Pour aller encore une fois très vite, la social-démocratie moderne (dont le premier jalon, dans la pratique, aussi paradoxal que cela puisse paraître, fut posé par... Bismarck) vise une réduction des inégalités sociales tout en demeurant dans un cadre capitaliste, que l’on ne cherche donc nullement à dépasser ou à renverser, contrairement au socialisme. Lequel socialisme (pour synthétiser ses diverses obédiences) désigne une organisation socio-économique reposant sur une gestion
plus ou moins égalitaire et démocratique des moyens de production et des services par l’ensemble des travailleurs (toutes catégories
confondues) pour le bien-être de tous.
C’est bien ce que je dis : heureusement que le ridicule ne tue pas !
« son armée de cinq millions cinq cent mille fonctionnaires, et divers ayants droits vivant aux crochets de la collectivité »
N’en faites vous pas partie de ces « cinq millions cinq cent mille fonctionnaires, et divers ayants droits vivant aux crochets de la collectivité » en votre qualité d’éboueur ?
« je partage votre avis, tout est dit il n’y a rien a ajouter. ceux qui fustigent GD ou les autre exilés devraient se regarder dans un miroir et se demander si ce n’est eux même qui sont la cause des départs. »
Mon dieu ! Pauvres riches ! Franchement on croit rêver parfois. Heureusement pour certains que le ridicule ne tue pas ...
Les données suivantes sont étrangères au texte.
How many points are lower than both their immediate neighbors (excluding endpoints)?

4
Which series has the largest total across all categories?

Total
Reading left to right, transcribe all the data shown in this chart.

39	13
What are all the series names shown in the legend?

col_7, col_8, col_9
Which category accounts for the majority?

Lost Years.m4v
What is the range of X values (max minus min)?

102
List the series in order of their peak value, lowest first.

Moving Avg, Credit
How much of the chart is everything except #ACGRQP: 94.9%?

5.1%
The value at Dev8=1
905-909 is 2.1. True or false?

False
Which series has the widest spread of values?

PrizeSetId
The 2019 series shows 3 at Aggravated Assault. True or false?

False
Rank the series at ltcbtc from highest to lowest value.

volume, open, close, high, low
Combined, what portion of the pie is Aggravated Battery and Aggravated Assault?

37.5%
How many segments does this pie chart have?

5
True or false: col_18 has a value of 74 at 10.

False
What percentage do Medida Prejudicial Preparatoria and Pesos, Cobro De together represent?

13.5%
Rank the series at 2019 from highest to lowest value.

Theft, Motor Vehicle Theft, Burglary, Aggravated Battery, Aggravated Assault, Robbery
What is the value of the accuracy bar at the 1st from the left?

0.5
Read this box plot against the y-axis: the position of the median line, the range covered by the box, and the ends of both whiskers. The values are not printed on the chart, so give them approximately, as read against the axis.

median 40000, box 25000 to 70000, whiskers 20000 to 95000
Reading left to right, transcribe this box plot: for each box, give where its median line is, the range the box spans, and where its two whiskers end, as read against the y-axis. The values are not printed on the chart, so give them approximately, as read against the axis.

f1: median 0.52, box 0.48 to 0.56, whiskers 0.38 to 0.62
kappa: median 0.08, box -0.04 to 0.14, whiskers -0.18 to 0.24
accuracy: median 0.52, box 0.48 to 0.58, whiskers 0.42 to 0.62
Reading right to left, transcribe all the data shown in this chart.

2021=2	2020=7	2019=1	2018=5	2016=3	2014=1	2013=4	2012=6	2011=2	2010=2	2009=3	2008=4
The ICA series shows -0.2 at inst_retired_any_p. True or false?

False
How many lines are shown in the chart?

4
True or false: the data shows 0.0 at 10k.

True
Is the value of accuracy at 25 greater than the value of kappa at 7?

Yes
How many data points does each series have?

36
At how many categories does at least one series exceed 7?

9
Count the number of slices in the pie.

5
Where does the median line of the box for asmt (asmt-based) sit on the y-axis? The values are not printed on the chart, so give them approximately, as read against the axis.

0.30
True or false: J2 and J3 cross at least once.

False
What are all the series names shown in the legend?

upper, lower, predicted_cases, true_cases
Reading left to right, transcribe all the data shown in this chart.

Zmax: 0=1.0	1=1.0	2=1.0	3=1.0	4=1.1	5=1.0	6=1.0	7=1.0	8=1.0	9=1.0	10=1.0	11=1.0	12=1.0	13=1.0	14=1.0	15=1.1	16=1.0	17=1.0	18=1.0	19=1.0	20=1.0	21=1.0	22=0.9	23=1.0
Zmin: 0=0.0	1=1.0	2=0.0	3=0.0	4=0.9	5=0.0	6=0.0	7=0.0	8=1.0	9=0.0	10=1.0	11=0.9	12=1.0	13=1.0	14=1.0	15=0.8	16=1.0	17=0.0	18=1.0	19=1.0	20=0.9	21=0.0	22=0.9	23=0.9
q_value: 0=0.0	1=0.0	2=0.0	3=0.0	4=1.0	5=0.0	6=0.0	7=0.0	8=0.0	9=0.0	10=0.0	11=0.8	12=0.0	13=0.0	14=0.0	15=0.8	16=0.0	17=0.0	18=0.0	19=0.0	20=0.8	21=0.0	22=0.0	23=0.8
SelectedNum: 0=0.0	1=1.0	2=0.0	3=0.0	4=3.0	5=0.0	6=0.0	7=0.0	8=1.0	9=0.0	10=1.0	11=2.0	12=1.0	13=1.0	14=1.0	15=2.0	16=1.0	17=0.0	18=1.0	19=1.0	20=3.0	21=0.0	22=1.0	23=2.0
« ce premier ministre socialiste qui a dit aussi qu’on ne pouvait accueillir chez nous toute la misère du monde... »
Sauf qu’il s’agit d’une citation tronquée, chère amie, la formule complète étant la suivante :« La France ne peut accueillir toute la misère du monde, mais elle doit en prendre sa part. » La version courte - et donc tronquée - est un détournement abusif appelant clairement à limiter l’immigration, tandis que la version longue - la vraie donc - met au contraire en garde contre une politiqueanti-immigration trop drastique.